Neither initially nor at the implementation phase was there any Antommarchi violation emanating from the absence of the defendant during the preliminary Bench screenings of jurors, who were not excused for cause, but who were put on the court’s "Antommarchi list” for further inquiry in Chambers concerning possible partiality. As to these jurors, the court followed the announced, agreed-upon step by substantially conducting proper, de novo Antommarchi inquiries, with the defendant present. We are satisfied on the state of this record that defendant was given a "full and fair opportunity to give meaningful input regarding the discretionary decision to challenge [the juror] peremptorily including the option to conduct *563extensive additional voir dire where [the juror’s] responses to questions could be observed and heard” (People v Roman, supra, 88 NY2d, at 29).

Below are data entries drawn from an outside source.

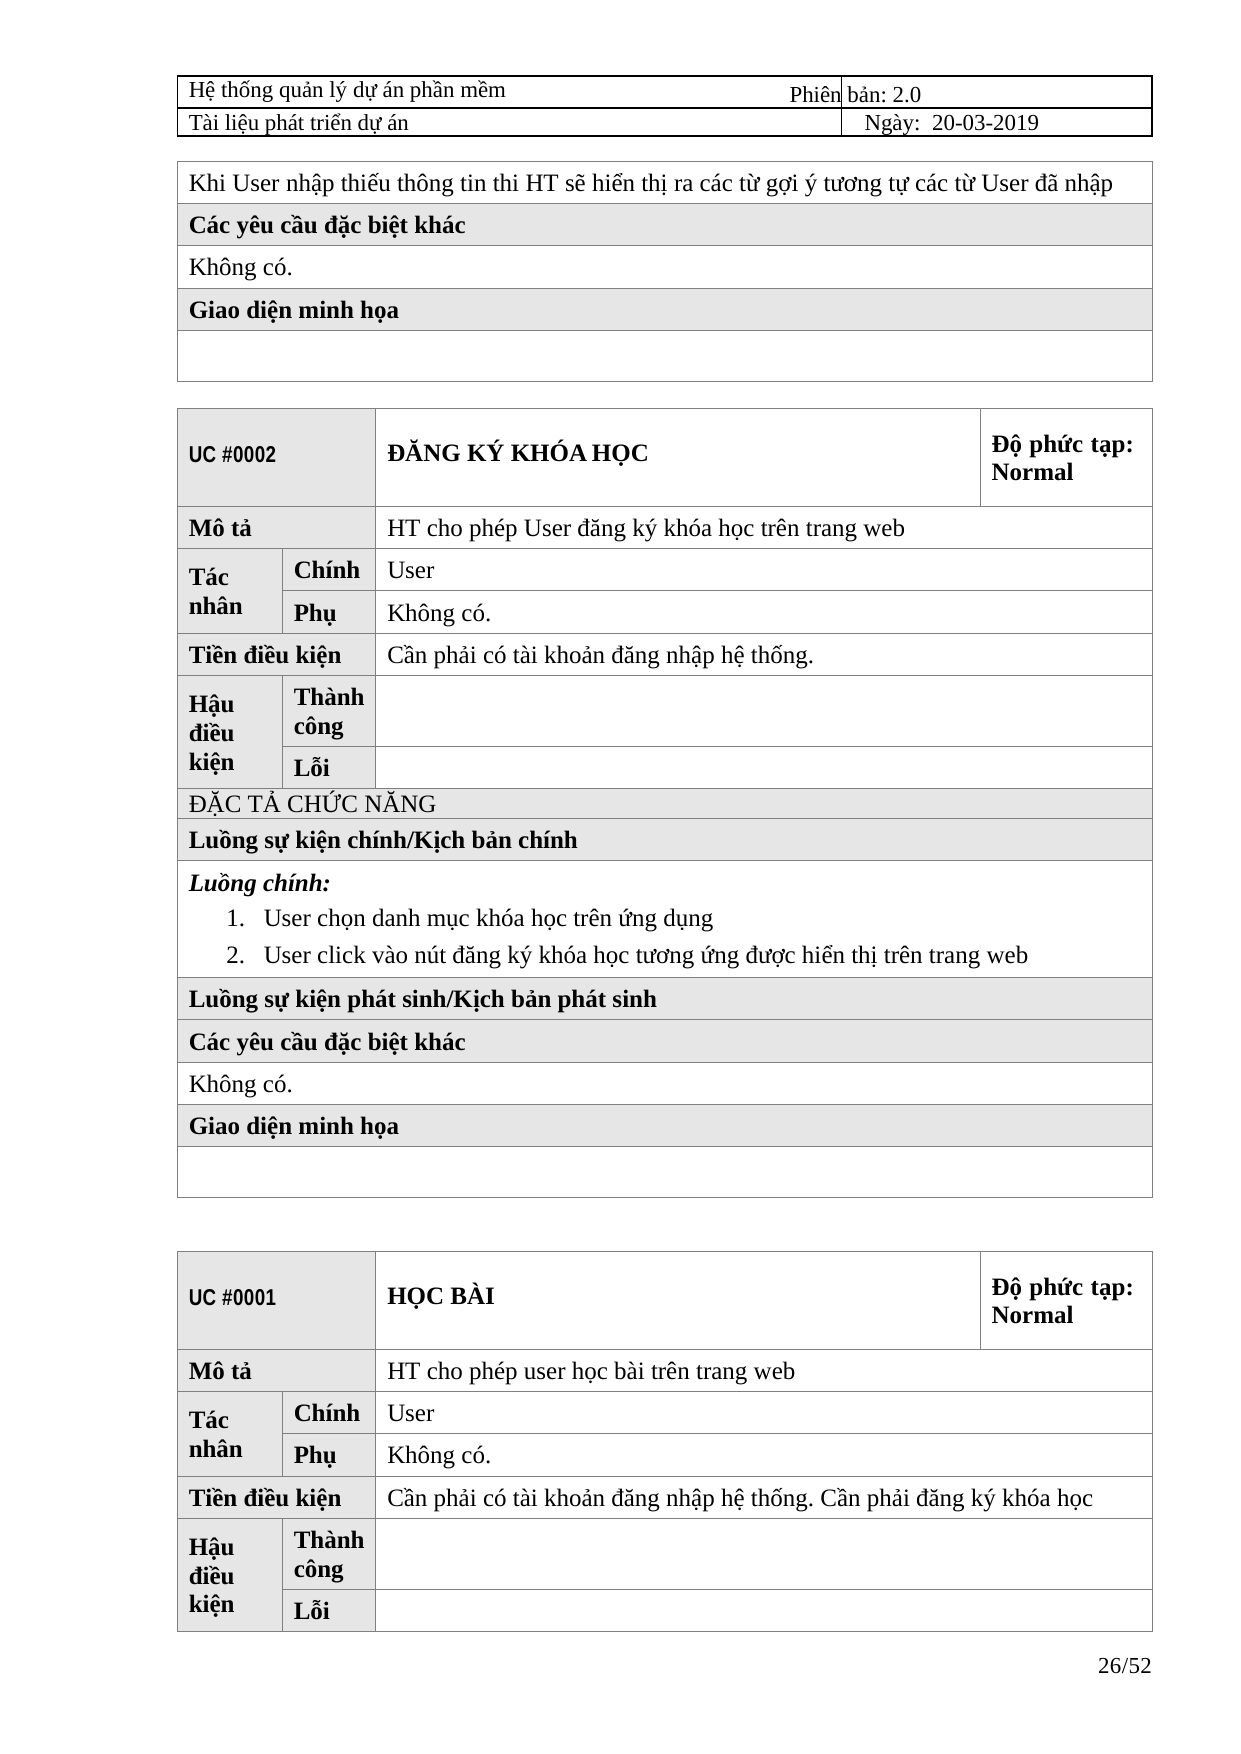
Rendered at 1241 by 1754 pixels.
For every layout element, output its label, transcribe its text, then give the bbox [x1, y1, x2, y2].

table_cell Tác nhân [178, 549, 282, 633]
table_cell Hậu điều kiện [178, 676, 282, 788]
table_cell Luồng sự kiện chính/Kịch bản chính [178, 819, 1152, 860]
table_cell HT cho phép user học bài trên trang web [376, 1350, 1152, 1391]
table_cell Chính [283, 1392, 375, 1433]
table_cell Khi User nhập thiếu thông tin thi HT sẽ hiển thị ra các từ gợi ý tương tự các từ User đã nhập [178, 162, 1152, 203]
table_cell Luồng chính: User chọn danh mục khóa học trên ứng dụng User click vào nút đăng ký khóa học tương ứng được hiển thị trên trang web [178, 861, 1152, 977]
table_cell Cần phải có tài khoản đăng nhập hệ thống. [376, 634, 1152, 675]
table_header Độ phức tạp: Normal [981, 409, 1152, 506]
table_cell Không có. [376, 591, 1152, 633]
table_cell Chính [283, 549, 375, 590]
table_cell Mô tả [178, 507, 375, 548]
table_cell [376, 747, 1152, 788]
table_cell Giao diện minh họa [178, 1105, 1152, 1146]
table_header UC #0001 [178, 1252, 375, 1349]
table_cell [376, 676, 1152, 746]
table_cell Lỗi [283, 1590, 375, 1631]
table_cell Tiền điều kiện [178, 634, 375, 675]
table_header Độ phức tạp: Normal [981, 1252, 1152, 1349]
table_cell Không có. [178, 1063, 1152, 1104]
table_cell Các yêu cầu đặc biệt khác [178, 204, 1152, 245]
table_cell Thành công [283, 676, 375, 746]
table_cell Lỗi [283, 747, 375, 788]
table_cell HT cho phép User đăng ký khóa học trên trang web [376, 507, 1152, 548]
table_cell Không có. [376, 1434, 1152, 1476]
table_cell Không có. [178, 246, 1152, 287]
table_cell Các yêu cầu đặc biệt khác [178, 1020, 1152, 1062]
table_cell Hậu điều kiện [178, 1519, 282, 1631]
table_cell Luồng sự kiện phát sinh/Kịch bản phát sinh [178, 978, 1152, 1019]
table_cell Tiền điều kiện [178, 1477, 375, 1518]
table_cell Phụ [283, 591, 375, 633]
table_cell Phụ [283, 1434, 375, 1476]
table_cell User [376, 549, 1152, 590]
table_cell Thành công [283, 1519, 375, 1589]
table_cell [376, 1590, 1152, 1631]
table_header HỌC BÀI [376, 1252, 980, 1349]
table_cell User [376, 1392, 1152, 1433]
table_cell [376, 1519, 1152, 1589]
table_cell [178, 331, 1152, 381]
table_cell Cần phải có tài khoản đăng nhập hệ thống. Cần phải đăng ký khóa học [376, 1477, 1152, 1518]
table_cell Mô tả [178, 1350, 375, 1391]
table_header UC #0002 [178, 409, 375, 506]
table_header ĐĂNG KÝ KHÓA HỌC [376, 409, 980, 506]
table_cell Giao diện minh họa [178, 289, 1152, 330]
table_cell [178, 1147, 1152, 1197]
table_cell Tác nhân [178, 1392, 282, 1476]
table_cell ĐẶC TẢ CHỨC NĂNG [178, 789, 1152, 818]
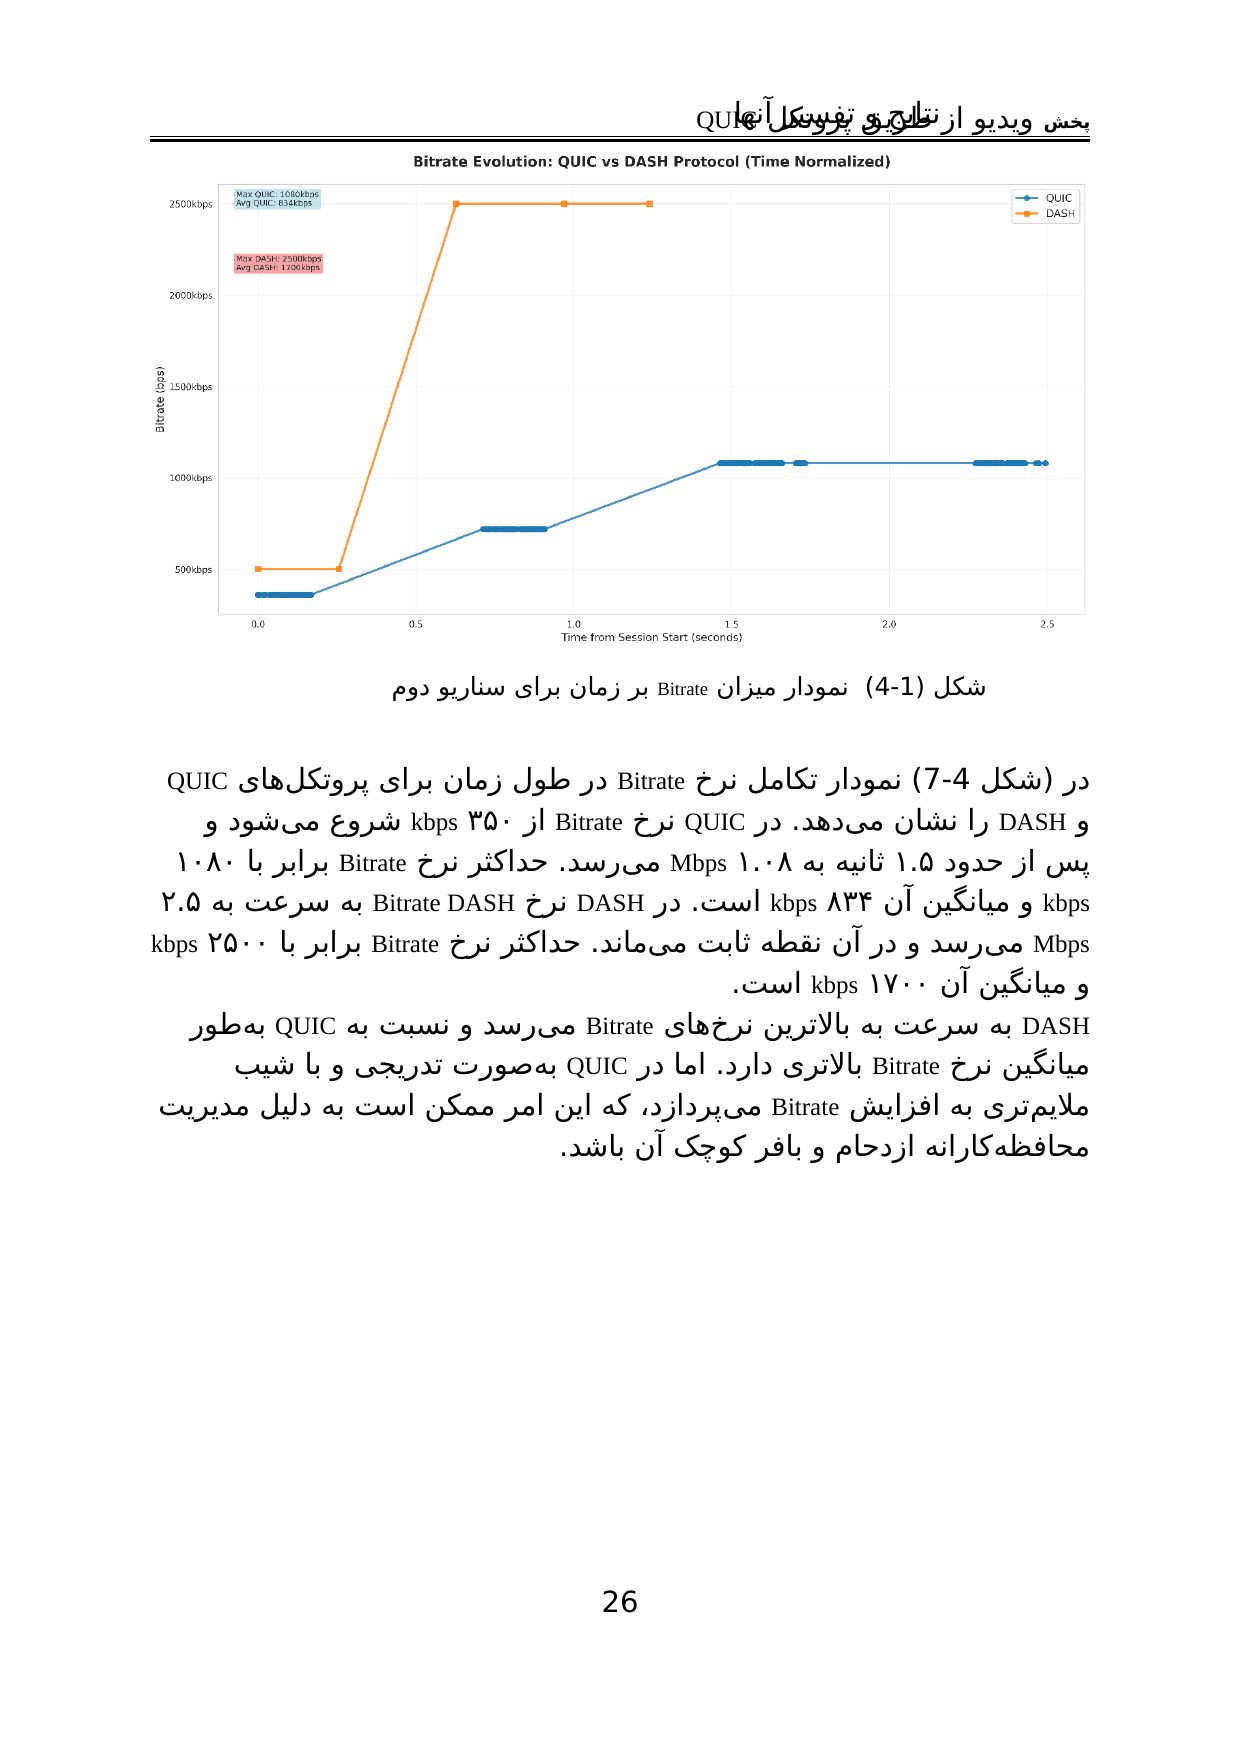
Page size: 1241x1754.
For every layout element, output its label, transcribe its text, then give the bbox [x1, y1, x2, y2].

text در (شکل 4-7) نمودار تکامل نرخ Bitrate در طول زمان برای پروتکل‌های QUIC و DASH را نشان می‌دهد. در QUIC نرخ Bitrate از ۳۵۰ kbps شروع می‌شود و پس از حدود ۱.۵ ثانیه به ۱.۰۸ Mbps می‌رسد. حداکثر نرخ Bitrate برابر با ۱۰۸۰ kbps و میانگین آن ۸۳۴ kbps است. در DASH نرخ Bitrate DASH به سرعت به ۲.۵ Mbps می‌رسد و در آن نقطه ثابت می‌ماند. حداکثر نرخ Bitrate برابر با ۲۵۰۰ kbps و میانگین آن ۱۷۰۰ kbps است. [150, 763, 1090, 1000]
picture [150, 150, 1090, 649]
text نمودار میزان Bitrate بر زمان برای سناریو دوم [150, 675, 1090, 700]
text DASH به سرعت به بالاترین نرخ‌های Bitrate می‌رسد و نسبت به QUIC به‌طور میانگین نرخ Bitrate بالاتری دارد. اما در QUIC به‌صورت تدریجی و با شیب ملایم‌تری به افزایش Bitrate می‌پردازد، که این امر ممکن است به دلیل مدیریت محافظه‌کارانه ازدحام و بافر کوچک آن باشد. [150, 1007, 1090, 1163]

Quite cogently, this case is distinguished, upon careful analysis, by the fact that the trial court here expressly articulated its intent to comply with Antommarchi, proposed a procedure which facially adhered to the Antommarchi standard, and then carried it out reasonably and substantially with all counsel agreeing and particularly participating (compare, People v Maher, 89 NY2d, at 325, supra, and People v Roman, 88 NY2d, át 28, supra). Appellant’s argument and the dissent’s acceptance of it thus fail to persuade because the state of this record does not support the very premises of its construct. Rather, the record pointedly refutes the theoretical underpinnings of defendant’s claim of error. Moreover, the dissent’s implication that we "overlook” the personal presence touchstone of these cases (dissenting opn, at 567) fails to take note of our careful and integrated analysis, attention and application of all the relevant principles.

Defendant, it must be noted, points to the absence of a transcript of the preliminary screening — the pre-Antommarchi sidebar discussions, conducted by the trial court with both counsel present, expressly preserving the Antommarchi inquiries for later when the defendant would be, and was, personally present. We are not convinced, as we have shown, that the claimed lapse even occurred or that it, in any event, measured up to a legally documentable or cognizable Antommarchi error. The gossamer thread of appellant’s theory and argument just does not hold together under this Court’s precisely delineated line of realistically evolving precedents, as applied to the case proceedings in the well of this trial court. What happened here does not measure up to a justifiable basis for reversing, because defendant, in any event, did not make a proper record and even contributed to the lack of availability of a fuller record by the stipulation and particularized implementation actions. Defendant’s carefully peeled and examined contention, adopted by the dissent, proposes to expand the scope and reach of the Antommarchi protection and rubric beyond the theoretical premises and practical, realistic necessities of the rule itself and its actual implementation in this case. If defendant’s theory were accepted, as the dissent proposes to do, it would also unwisely limit appropriate methodological flexibility, which trial courts ought to be entrusted with and ought to possess.

*564Accordingly, the order of the Appellate Division should be affirmed.